— SUPPLIED DATA —

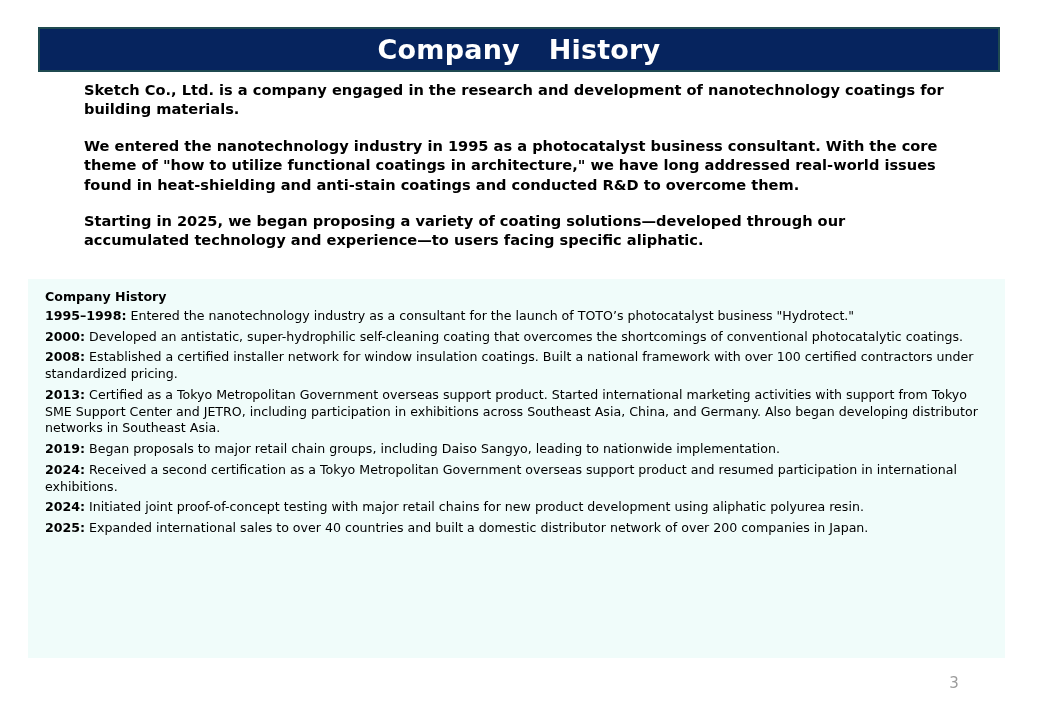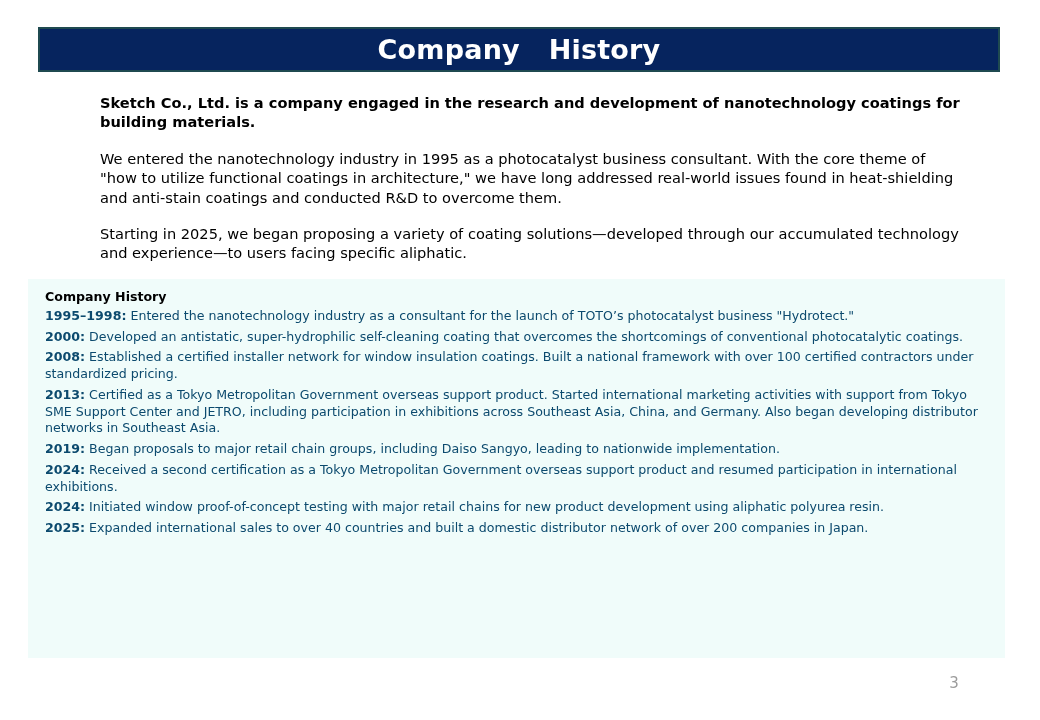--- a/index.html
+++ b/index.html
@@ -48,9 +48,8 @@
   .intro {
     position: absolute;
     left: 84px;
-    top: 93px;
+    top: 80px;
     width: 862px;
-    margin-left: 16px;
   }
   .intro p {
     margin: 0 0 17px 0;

— EXERCISE —
Return an exact transcription of the entries above, excluding each image.

— REPLY —
--- a/index.html
+++ b/index.html
@@ -48,9 +48,8 @@
   .intro {
     position: absolute;
     left: 84px;
-    top: 93px;
+    top: 80px;
     width: 862px;
-    margin-left: 16px;
   }
   .intro p {
     margin: 0 0 17px 0;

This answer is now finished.